Format the stretch from the line containing "2.2 Elemento Pai" through the line containing "ou fiquem em" as a numbered list, leaving out blank lines.

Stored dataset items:
::::::

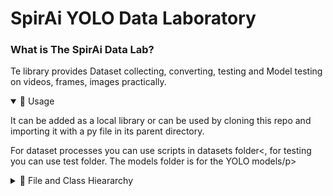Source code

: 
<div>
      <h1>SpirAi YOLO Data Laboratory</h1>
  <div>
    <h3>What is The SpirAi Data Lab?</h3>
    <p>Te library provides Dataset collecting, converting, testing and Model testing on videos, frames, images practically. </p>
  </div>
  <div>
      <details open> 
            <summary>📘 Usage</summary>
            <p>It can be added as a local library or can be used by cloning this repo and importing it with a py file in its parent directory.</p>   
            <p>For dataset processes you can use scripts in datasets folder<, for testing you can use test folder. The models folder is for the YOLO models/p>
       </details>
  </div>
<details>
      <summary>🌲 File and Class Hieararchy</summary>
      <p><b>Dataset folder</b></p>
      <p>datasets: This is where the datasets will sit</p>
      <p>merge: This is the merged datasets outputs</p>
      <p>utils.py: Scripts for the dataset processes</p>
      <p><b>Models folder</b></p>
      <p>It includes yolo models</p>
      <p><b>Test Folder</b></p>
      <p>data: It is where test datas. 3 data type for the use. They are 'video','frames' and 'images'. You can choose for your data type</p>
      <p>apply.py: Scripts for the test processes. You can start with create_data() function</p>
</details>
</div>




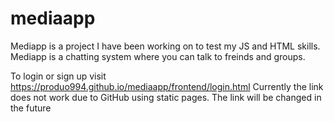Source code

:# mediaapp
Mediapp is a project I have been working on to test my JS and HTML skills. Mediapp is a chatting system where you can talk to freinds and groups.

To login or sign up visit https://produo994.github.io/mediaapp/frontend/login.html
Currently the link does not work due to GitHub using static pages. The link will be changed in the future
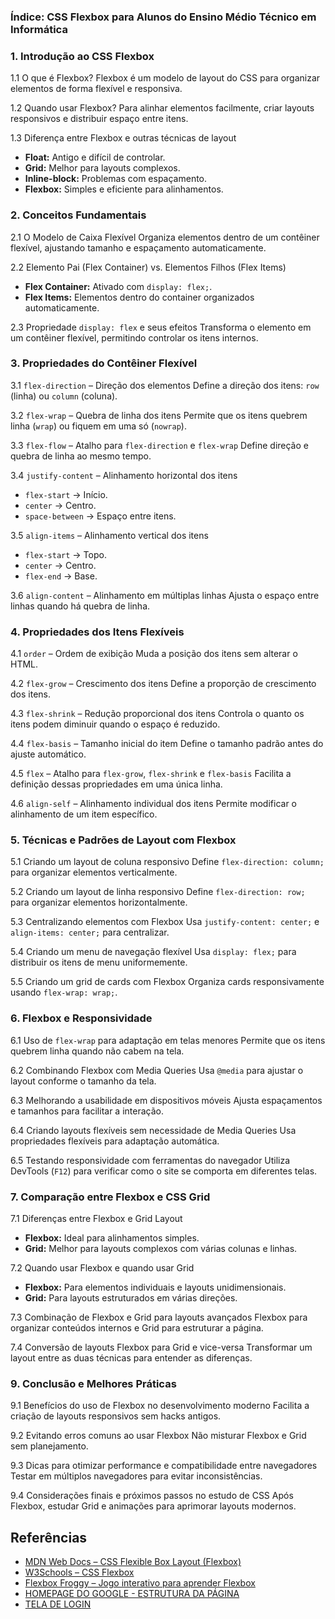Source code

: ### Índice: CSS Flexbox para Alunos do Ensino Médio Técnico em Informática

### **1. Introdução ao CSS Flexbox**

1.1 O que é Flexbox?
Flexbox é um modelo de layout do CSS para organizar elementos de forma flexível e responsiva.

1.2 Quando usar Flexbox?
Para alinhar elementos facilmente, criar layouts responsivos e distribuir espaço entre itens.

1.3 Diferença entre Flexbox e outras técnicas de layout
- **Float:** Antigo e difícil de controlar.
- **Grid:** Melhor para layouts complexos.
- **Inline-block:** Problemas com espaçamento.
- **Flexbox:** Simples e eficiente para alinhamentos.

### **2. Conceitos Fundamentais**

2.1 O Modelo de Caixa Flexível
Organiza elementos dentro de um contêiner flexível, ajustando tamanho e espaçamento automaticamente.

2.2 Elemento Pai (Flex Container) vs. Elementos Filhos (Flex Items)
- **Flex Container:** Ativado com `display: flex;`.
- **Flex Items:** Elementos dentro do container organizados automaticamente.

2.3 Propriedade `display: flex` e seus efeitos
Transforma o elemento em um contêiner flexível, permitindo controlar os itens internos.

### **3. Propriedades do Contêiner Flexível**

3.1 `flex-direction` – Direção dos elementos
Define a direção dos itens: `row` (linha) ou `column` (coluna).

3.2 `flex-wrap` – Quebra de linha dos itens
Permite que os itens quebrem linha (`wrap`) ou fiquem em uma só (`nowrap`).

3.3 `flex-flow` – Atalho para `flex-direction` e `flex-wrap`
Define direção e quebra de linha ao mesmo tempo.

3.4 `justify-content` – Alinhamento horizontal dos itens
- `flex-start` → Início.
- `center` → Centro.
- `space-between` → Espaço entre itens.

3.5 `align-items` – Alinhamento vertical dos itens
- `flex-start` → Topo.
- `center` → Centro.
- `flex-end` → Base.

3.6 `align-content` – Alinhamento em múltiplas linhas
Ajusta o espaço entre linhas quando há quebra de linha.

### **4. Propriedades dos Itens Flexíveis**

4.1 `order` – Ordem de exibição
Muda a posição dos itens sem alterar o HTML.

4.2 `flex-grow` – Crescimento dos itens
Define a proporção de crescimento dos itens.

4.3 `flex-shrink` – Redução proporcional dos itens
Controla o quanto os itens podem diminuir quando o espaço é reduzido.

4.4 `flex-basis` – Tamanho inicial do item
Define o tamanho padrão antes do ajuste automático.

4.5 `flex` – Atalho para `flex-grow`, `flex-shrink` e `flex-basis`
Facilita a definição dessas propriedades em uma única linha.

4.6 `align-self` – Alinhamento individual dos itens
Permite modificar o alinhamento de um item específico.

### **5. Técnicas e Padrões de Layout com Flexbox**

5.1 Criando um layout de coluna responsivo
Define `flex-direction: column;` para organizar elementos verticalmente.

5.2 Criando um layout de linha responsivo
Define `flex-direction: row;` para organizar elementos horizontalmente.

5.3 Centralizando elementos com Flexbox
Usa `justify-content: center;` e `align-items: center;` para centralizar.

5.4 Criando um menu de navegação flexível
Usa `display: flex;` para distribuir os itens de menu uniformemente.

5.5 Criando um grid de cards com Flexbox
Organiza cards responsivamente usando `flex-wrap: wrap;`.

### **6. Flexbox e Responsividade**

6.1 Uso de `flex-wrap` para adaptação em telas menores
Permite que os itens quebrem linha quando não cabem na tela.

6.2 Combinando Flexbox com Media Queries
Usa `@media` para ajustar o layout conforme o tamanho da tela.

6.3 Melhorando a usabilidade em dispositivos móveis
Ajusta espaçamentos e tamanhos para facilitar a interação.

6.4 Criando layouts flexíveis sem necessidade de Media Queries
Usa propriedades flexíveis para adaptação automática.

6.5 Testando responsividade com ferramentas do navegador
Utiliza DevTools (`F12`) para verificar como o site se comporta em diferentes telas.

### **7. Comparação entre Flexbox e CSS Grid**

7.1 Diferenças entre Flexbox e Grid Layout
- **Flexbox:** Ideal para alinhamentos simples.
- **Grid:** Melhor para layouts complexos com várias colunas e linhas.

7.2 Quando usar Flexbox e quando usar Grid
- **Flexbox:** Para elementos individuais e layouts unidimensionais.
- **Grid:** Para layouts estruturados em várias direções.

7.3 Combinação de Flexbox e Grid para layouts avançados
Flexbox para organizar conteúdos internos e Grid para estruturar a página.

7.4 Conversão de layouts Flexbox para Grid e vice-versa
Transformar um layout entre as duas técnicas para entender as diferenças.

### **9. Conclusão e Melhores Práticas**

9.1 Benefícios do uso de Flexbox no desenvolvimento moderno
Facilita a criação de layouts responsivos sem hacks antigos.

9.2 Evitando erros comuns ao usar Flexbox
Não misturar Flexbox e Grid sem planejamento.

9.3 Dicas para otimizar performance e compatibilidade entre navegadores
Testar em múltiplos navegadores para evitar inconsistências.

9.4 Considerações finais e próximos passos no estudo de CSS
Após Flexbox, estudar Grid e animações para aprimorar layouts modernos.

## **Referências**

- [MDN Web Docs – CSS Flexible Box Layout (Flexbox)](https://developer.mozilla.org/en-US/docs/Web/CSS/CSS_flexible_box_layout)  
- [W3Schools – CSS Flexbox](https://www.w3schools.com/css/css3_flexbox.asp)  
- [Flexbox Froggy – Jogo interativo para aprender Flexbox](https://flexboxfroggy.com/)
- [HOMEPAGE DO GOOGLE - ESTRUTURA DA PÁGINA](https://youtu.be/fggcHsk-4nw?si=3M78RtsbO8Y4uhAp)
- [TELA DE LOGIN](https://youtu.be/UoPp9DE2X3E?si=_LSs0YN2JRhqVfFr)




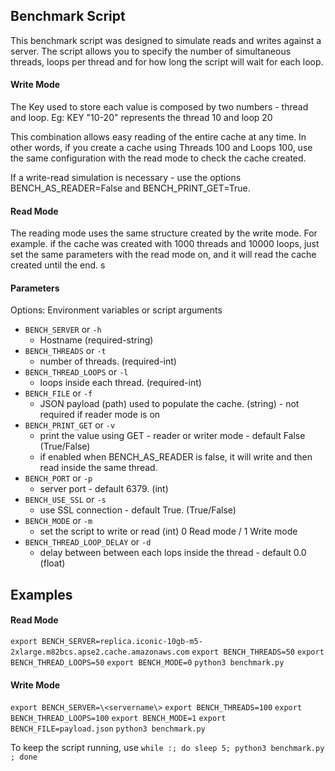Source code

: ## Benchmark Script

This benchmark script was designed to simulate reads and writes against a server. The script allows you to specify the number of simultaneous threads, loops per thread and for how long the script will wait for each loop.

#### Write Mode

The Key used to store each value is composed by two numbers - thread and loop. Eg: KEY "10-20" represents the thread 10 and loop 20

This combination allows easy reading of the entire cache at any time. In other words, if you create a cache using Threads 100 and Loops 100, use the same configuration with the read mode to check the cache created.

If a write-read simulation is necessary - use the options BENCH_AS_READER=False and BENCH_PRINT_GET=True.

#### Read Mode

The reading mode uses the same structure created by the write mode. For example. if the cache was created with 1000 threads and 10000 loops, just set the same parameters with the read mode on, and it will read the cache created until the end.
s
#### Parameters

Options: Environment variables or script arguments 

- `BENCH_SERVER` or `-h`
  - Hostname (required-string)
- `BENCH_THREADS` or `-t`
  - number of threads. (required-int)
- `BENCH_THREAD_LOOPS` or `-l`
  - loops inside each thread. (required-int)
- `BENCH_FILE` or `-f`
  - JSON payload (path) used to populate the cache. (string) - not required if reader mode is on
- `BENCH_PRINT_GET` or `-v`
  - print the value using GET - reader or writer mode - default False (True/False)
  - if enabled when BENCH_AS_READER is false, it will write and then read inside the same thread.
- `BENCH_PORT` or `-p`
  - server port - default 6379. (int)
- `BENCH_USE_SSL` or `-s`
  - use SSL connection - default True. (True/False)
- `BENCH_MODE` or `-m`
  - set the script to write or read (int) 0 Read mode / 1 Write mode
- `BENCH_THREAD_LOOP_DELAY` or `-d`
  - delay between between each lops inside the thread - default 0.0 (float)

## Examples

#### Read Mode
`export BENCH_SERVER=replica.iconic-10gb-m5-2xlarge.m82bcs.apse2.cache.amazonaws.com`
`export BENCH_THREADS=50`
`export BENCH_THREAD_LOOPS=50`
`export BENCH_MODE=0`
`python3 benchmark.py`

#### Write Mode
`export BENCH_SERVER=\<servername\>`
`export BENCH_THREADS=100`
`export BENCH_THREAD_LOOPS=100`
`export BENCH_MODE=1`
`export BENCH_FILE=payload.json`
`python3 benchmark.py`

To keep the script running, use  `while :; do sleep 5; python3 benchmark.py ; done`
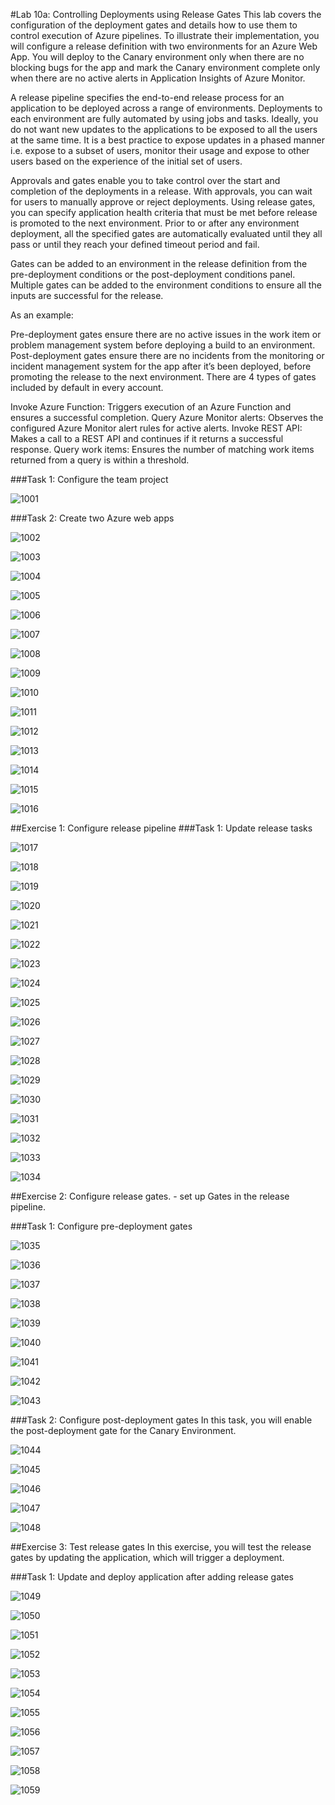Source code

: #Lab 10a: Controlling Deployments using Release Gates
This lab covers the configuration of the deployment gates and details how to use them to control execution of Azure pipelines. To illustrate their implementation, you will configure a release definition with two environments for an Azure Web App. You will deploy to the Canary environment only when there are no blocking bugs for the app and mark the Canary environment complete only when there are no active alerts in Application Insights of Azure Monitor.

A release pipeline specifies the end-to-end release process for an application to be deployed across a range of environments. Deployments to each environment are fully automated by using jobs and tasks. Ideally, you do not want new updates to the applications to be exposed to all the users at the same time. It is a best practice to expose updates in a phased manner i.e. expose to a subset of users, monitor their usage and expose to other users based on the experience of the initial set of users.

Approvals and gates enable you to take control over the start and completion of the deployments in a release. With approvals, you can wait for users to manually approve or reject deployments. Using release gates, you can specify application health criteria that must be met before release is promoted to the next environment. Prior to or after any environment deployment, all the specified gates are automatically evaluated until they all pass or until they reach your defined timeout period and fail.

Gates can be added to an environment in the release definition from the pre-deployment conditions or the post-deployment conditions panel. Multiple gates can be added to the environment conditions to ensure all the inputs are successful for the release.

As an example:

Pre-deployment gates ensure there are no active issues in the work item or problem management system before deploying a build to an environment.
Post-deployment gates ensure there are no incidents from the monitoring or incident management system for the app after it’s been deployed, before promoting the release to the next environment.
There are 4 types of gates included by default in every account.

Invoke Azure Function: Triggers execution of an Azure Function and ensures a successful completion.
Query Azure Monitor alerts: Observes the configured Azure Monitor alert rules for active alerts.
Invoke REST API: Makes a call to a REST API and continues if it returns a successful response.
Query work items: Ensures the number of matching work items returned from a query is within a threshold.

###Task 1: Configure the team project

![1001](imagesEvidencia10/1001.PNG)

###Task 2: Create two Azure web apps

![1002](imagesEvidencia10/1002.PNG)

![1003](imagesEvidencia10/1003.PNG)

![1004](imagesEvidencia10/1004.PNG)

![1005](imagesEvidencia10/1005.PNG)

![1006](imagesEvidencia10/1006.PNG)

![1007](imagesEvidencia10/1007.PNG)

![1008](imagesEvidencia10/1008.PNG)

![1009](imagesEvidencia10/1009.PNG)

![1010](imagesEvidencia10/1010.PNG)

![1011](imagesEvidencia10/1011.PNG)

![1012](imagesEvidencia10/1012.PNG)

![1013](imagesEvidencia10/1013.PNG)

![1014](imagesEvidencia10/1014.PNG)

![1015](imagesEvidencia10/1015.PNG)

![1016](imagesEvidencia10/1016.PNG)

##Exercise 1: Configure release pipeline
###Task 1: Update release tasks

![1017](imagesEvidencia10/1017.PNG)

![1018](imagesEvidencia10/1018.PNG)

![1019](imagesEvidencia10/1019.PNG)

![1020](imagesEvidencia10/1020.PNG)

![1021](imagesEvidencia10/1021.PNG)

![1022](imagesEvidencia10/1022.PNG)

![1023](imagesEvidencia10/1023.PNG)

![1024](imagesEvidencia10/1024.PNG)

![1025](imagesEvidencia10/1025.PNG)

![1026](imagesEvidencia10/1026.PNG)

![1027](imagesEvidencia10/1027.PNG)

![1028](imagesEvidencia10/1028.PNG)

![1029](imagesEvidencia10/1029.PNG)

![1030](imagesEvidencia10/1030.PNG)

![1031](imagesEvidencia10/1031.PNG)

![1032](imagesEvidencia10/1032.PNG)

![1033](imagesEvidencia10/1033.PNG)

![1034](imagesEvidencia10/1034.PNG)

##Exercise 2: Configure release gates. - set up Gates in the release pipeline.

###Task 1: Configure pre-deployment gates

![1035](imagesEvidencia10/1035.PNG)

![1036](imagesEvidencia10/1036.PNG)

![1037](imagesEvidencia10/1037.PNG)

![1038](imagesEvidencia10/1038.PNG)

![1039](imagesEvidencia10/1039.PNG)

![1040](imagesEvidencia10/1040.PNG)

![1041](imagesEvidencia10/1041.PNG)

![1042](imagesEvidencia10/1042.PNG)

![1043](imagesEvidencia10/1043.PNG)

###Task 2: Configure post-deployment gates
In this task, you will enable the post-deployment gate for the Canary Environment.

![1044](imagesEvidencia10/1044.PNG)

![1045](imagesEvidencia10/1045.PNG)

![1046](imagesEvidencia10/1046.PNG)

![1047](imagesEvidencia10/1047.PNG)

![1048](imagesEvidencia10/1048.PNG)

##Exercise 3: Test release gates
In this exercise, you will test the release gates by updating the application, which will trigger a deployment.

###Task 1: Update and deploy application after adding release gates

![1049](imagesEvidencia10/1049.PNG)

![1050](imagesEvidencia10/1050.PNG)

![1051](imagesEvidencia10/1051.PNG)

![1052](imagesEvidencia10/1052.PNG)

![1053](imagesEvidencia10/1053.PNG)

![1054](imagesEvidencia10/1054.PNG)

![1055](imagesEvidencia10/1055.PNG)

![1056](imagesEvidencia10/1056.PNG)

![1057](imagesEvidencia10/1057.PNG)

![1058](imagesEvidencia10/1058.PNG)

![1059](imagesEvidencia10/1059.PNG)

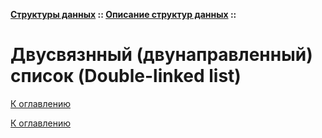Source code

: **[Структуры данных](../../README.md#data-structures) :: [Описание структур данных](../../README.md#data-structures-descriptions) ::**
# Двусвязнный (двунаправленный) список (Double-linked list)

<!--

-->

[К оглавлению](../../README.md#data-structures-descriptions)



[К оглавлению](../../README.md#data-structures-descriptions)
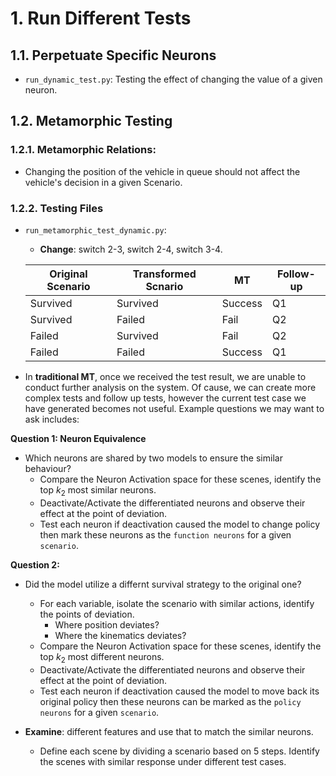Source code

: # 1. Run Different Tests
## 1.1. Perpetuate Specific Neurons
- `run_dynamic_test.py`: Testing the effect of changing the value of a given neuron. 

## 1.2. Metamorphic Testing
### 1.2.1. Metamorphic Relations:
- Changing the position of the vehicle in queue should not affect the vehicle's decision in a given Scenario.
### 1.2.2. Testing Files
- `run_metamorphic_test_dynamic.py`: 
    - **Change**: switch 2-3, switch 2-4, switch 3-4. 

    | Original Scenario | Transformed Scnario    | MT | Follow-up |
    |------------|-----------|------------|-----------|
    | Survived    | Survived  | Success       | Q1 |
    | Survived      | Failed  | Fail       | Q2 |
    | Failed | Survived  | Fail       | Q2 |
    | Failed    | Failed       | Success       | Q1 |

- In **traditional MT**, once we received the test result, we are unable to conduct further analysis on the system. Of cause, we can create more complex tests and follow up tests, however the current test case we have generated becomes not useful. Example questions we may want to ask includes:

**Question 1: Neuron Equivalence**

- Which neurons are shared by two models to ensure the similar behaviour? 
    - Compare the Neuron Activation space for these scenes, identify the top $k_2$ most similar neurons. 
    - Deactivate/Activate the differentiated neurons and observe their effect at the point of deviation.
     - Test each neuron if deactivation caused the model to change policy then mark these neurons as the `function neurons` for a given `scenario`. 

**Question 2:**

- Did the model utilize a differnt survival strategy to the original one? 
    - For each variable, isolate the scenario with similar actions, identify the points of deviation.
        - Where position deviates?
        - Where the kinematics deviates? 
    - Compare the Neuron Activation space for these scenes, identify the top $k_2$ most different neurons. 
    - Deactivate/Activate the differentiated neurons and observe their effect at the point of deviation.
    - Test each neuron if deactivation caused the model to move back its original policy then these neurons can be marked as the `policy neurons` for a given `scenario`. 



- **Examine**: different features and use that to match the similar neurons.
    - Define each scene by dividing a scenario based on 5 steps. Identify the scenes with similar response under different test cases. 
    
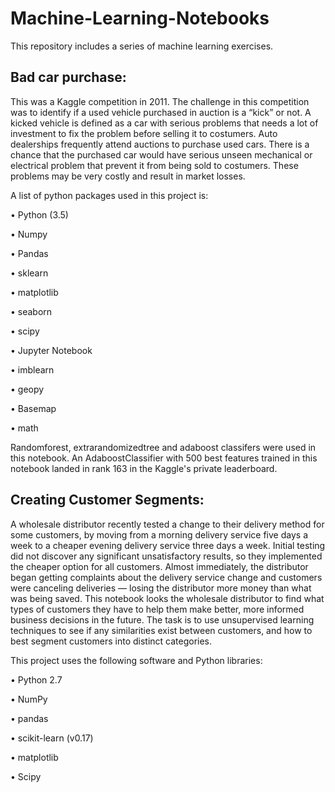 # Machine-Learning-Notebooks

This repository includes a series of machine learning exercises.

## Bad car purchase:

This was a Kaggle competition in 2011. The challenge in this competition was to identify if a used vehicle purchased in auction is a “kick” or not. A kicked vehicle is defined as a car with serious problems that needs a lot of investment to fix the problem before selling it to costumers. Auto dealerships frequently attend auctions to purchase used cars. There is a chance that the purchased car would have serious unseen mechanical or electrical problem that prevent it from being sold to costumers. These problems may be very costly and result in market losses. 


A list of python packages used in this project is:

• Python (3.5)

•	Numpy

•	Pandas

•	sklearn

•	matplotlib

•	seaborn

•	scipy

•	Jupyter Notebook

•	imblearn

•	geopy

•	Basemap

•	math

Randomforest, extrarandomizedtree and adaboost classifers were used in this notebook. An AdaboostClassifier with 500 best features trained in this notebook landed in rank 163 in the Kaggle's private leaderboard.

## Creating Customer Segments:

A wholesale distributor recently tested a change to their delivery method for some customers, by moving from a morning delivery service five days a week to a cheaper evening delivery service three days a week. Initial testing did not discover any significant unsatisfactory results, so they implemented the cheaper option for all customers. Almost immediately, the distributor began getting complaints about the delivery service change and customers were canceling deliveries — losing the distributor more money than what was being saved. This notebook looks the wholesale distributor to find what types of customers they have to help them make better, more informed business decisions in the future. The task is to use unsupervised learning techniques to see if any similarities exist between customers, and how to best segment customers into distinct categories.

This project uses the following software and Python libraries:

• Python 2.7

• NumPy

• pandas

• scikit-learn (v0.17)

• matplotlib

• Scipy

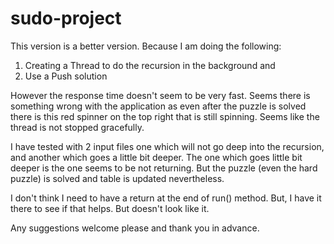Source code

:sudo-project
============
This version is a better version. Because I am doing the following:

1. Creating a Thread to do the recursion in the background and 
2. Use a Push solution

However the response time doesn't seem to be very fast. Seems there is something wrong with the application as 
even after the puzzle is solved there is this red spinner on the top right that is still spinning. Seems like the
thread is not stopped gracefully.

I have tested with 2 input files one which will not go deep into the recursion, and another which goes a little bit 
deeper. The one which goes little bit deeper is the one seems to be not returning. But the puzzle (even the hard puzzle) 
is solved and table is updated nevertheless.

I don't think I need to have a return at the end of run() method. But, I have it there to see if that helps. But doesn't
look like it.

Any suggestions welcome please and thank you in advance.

::::::

_YOUR RESPONSE_
1. 2.2 Elemento Pai (Flex Container) vs. Elementos Filhos (Flex Items)
2. - **Flex Container:** Ativado com `display: flex;`.
3. - **Flex Items:** Elementos dentro do container organizados automaticamente.
4. 2.3 Propriedade `display: flex` e seus efeitos
5. Transforma o elemento em um contêiner flexível, permitindo controlar os itens internos.
6. ### **3. Propriedades do Contêiner Flexível**
7. 3.1 `flex-direction` – Direção dos elementos
8. Define a direção dos itens: `row` (linha) ou `column` (coluna).
9. 3.2 `flex-wrap` – Quebra de linha dos itens
10. Permite que os itens quebrem linha (`wrap`) ou fiquem em uma só (`nowrap`).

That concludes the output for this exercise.